Sorry double reply - missed 'VMA range as exclusively' comment.

I'm refering to DRM GPU SVM range being exclusive in system or device
memory not a VMA. A DRM GPU SVM range is relatively small and controled
by the driver, via a table, and VMA boundaries. In Xe, we current
support 4k, 64k, or 2M DRM GPU SVM ranges. So say if a VMA is 1 GB, we
can have individual 2M ranges in either system or device memory based on
access patterns. What range allocation size, that is migration
grainularity which all pages in the range being exclusively in system or
device memory.

Matt

> 
> A few things that make this difficult are:
> 
> - Our (Xe) bind code would need to be updated to support this
> - TTM / DRM buddy allocator doesn't support freeing / reallocation of
>   individual pages rather aligned chunks of initial allocation size
>   (e.g., 2M would be common allocation size).

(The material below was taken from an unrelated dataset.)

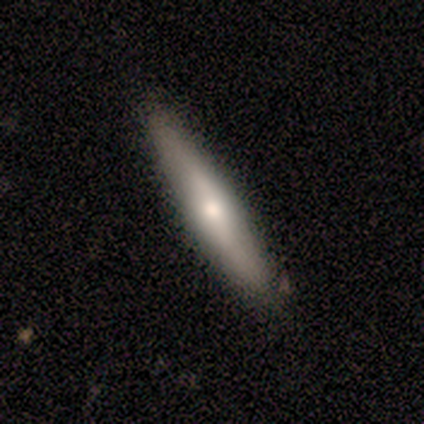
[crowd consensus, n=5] Volunteers were most divided on "how rounded": cigar-shaped: 75%, in between: 25%, round: 0%. More confident: merging — none (100%); smooth or featured — smooth (80%).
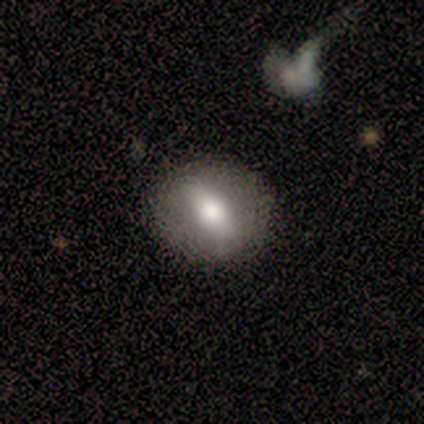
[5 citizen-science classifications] Morphology: type=smooth (60%); roundness=round (100%); merging=none (100%).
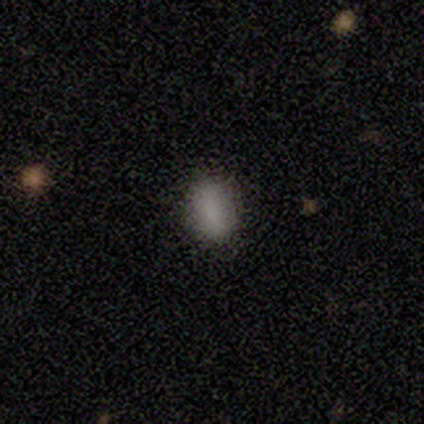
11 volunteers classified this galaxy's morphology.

> - Spliting ranges would add complications
> 
> All workable problems but since we are writing a new common
> implementation trying to keep it as simple as possible for initial merge
> of the design. Almost certainly at some point we will add support for
> mixed ranges to the common GPU SVM layer with a driver choosing if it
> wants mixed or non-mixed ranges via a flag to function calls.
> 
> wrt to being difficult keeping exclusively in system or vram, in
> addition to the above case the only other case I have found in which
> this occurs is CPU and GPU faults to same address range racing. This can
> cause hmm_range_fault to grab a set mixed pages. In this case again we
> do an eviction remaining page and restart the GPU fault.
> 
> I don't have real workloads yet but I do have a very aggressive test
> case that intentionally does things which could break the design in a
> highly parallel manner and the design as work. Is it ideal? Maybe not.

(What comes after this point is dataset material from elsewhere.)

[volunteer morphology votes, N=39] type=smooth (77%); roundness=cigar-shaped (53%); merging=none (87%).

> But getting in a simple design which we can build upon is the current
> goal.
> 
> Matt
> 
> > >> > [5] https://patchwork.freedesktop.org/patch/619819/?series=137870&rev=2
> > >> >
> > >> >> >> > [3] https://patchwork.freedesktop.org/patch/610957/?series=137870&rev=1#comment_1110726
> > >> >> >> > [4] https://lore.kernel.org/all/BYAPR11MB3159A304925168D8B6B4671292692@xxxxxxxxxxxxxxxxxxxxxxxxxxxxxxxxxxxxxxx/T/#m89cd6a37778ba5271d5381ebeb03e1f963856a78
> > >> >> >> >
> > >> >> >> >> > It would also make the function exported in this patch unnecessary too
> > >> >> >> >> > as non-contiguous pfns can be setup on driver side via
> > >> >> >> >> > migrate_device_pfn_lock and then migrate_device_unmap can be called.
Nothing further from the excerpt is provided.